There was a time when most physician visits were made in the patients’ homes. However, as technology progressed, hospitals began to offer better diagnostic and treatment tools. Inventions such as the X-ray machine and laboratory tests changed the way medicine was practiced. Physicians started bringing patients to the hospital to take advantage of these tools. Eventually, they set up offices with this high-tech equipment and patients came to see them, and then things got really efficient. They could line up people in their rooms and see twenty to thirty people in a day! Making house calls was less efficient, but doctors still tried to meet their patients’ needs by providing house calls when their patients were very sick. Then medical costs began to soar as more and more expensive tests, treatments, and medicines became available. In an effort to cut costs, Medicare and managed care started to reimburse less for a physician’s time and instead pay mostly by procedure. As our nation’s medical costs continue to increase, primary care physicians’ reimbursement continues to decrease. Now, physicians are forced to work longer days and see more patients just to cover the costs of running their practices. Most physicians simply cannot afford to make house calls.
The sickest patients are not receiving the care they need. If their condition worsens and they cannot be seen soon enough, they need to be hospitalized. The severity of their illness often leaves them weakened, requiring prolonged rehabilitation.

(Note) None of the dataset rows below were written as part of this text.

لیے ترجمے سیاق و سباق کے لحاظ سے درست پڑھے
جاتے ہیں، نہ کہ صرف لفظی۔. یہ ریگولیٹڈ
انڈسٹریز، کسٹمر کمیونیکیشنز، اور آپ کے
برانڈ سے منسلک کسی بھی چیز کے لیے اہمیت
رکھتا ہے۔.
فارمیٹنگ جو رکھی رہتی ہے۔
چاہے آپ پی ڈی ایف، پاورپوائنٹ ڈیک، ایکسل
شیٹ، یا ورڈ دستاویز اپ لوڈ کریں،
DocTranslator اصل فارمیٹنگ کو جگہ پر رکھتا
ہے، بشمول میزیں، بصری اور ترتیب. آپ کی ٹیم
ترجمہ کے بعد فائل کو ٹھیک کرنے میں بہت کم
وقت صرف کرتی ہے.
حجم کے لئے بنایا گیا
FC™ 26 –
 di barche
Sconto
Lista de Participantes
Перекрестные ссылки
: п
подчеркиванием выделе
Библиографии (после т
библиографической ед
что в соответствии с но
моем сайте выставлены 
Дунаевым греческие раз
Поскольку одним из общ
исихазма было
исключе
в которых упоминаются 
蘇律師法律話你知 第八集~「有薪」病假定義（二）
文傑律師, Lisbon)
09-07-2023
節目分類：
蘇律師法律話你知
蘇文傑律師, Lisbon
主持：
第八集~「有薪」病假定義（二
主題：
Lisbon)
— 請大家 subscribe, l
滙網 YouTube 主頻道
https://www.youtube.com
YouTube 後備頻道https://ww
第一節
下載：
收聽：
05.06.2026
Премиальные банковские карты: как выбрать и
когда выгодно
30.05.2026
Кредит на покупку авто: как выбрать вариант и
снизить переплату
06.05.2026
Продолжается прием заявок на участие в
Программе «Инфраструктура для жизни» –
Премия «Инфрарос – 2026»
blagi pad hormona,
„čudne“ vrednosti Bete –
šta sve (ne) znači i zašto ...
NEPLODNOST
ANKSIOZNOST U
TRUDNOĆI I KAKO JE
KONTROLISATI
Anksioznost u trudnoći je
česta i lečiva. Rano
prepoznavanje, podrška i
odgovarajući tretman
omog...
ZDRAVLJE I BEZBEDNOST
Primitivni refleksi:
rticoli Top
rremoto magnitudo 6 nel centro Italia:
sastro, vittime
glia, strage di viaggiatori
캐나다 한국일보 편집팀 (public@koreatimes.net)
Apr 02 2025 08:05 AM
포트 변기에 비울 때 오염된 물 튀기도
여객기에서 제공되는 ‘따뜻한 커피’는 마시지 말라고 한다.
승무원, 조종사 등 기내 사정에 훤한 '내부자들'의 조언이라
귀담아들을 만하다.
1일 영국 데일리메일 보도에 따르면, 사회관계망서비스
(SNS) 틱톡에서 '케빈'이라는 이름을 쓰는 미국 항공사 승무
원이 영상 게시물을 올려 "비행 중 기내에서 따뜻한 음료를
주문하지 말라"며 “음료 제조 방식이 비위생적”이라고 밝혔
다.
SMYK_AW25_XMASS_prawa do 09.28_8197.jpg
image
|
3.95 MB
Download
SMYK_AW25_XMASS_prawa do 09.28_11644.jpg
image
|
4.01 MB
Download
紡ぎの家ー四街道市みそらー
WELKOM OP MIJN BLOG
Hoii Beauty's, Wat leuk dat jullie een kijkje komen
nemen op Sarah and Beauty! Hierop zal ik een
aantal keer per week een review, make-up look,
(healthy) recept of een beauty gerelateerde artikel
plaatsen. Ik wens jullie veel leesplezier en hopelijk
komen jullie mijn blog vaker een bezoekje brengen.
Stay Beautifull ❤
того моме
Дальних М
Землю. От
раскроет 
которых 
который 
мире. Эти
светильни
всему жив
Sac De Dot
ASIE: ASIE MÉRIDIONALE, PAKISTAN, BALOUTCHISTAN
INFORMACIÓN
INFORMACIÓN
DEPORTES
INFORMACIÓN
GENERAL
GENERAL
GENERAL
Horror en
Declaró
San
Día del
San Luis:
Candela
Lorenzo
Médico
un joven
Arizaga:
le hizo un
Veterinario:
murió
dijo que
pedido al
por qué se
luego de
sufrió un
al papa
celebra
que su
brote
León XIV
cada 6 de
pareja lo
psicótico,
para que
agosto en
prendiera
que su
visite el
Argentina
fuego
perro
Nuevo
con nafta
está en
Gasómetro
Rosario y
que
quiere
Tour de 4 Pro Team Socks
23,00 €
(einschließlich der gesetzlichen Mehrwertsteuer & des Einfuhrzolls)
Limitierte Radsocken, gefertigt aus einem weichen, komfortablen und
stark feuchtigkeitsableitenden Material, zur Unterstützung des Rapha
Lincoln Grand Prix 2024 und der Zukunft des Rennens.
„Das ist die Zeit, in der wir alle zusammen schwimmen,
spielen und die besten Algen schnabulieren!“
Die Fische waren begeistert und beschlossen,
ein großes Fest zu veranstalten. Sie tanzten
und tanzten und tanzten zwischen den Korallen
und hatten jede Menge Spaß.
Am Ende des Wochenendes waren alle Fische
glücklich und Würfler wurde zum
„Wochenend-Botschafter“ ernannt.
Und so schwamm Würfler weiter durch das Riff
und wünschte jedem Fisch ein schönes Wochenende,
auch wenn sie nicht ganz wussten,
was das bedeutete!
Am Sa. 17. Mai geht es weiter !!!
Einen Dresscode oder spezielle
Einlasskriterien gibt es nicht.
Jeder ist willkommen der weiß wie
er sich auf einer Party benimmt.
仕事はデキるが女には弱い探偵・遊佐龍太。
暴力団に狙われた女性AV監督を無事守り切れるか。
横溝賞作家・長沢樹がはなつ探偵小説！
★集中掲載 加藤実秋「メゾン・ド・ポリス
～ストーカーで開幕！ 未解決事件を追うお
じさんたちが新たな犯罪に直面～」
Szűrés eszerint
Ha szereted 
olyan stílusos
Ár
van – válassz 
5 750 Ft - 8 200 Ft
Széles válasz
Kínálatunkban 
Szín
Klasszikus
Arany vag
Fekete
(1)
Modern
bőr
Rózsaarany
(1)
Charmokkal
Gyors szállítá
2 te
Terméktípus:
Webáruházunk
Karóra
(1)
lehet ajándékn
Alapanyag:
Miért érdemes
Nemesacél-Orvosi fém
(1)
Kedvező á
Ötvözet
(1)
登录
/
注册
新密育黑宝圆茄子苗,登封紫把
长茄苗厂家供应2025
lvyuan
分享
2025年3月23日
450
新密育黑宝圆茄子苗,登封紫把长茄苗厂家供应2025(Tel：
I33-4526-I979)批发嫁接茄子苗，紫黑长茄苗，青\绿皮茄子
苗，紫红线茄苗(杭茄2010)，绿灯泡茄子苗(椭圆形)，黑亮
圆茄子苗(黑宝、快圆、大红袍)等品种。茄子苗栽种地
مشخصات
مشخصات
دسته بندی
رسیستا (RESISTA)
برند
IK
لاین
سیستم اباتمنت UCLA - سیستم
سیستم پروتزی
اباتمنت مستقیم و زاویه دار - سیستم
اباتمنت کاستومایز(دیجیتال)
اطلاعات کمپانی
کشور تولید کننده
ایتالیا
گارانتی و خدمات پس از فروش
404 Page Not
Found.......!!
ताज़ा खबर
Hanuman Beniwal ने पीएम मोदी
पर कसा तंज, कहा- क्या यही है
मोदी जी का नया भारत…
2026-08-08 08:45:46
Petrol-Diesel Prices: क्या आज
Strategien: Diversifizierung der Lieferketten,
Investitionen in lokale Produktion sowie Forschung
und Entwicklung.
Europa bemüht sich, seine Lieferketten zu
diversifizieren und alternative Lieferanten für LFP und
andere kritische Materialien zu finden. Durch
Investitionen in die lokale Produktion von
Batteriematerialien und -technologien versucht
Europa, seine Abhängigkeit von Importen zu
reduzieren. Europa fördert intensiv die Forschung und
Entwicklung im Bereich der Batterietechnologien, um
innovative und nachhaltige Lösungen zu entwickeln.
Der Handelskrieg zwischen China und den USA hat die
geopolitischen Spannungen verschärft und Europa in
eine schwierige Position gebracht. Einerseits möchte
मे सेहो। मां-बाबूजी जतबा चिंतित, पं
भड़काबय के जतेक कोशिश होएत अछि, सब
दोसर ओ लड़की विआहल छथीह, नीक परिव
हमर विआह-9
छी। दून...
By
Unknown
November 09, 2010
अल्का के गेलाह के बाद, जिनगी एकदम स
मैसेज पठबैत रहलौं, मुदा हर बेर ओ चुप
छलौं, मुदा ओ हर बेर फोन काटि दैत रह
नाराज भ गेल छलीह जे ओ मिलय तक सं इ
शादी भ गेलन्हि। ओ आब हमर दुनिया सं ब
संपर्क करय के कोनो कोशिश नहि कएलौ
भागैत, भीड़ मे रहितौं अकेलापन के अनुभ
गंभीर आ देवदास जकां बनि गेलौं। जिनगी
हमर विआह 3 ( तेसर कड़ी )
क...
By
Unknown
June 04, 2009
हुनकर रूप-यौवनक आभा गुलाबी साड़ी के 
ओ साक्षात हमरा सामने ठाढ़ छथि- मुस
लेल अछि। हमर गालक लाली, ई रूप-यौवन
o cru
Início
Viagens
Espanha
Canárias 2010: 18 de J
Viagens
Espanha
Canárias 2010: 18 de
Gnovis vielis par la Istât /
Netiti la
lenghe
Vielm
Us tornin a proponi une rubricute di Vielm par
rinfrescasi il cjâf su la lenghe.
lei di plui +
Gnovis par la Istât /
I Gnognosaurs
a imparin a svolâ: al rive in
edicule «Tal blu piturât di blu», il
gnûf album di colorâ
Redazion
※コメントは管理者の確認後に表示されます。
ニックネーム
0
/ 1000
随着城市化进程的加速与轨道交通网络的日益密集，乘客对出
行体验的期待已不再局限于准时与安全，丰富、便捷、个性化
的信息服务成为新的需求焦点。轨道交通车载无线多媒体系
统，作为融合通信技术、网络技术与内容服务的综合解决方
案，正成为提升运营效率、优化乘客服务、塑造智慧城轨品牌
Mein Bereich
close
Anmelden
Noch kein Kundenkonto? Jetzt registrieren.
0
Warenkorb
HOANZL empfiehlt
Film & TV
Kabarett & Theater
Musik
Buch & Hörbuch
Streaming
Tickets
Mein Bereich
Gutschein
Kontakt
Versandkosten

Many of these fragile patients fail to make a complete recovery, and bounce back and forth between hospitals, skilled nursing facilities, and home. Emergency rooms and urgent care clinics are crowded with costly emergencies that a prompt house call could have prevented or lessened the severity. With increasing frequency, the emergency rooms are providing non-emergent care for patients who have no other access to care.
What’s the solution?
Medicare increased the reimbursement for house calls. This allowed the start of house call based practices. What a physician loses in efficiency of having to go from patient home to patient home, they save in overhead costs of running a clinic. However, the real change came with portable technology. Now a physician can bring the clinic tools (X-ray, laboratory tests, EKG) to the patient’s home. With an electronic health record, a physician can carry every patient’s medical file, making it easier to attend urgent calls. House calls are back, and bring many benefits: Medicare saves money from hospitalizations and emergency room visits, physicians can choose whether they want to make 10 house calls or see 30 patients in an office each day, and most importantly, quality care can go to the very patients that need it the most.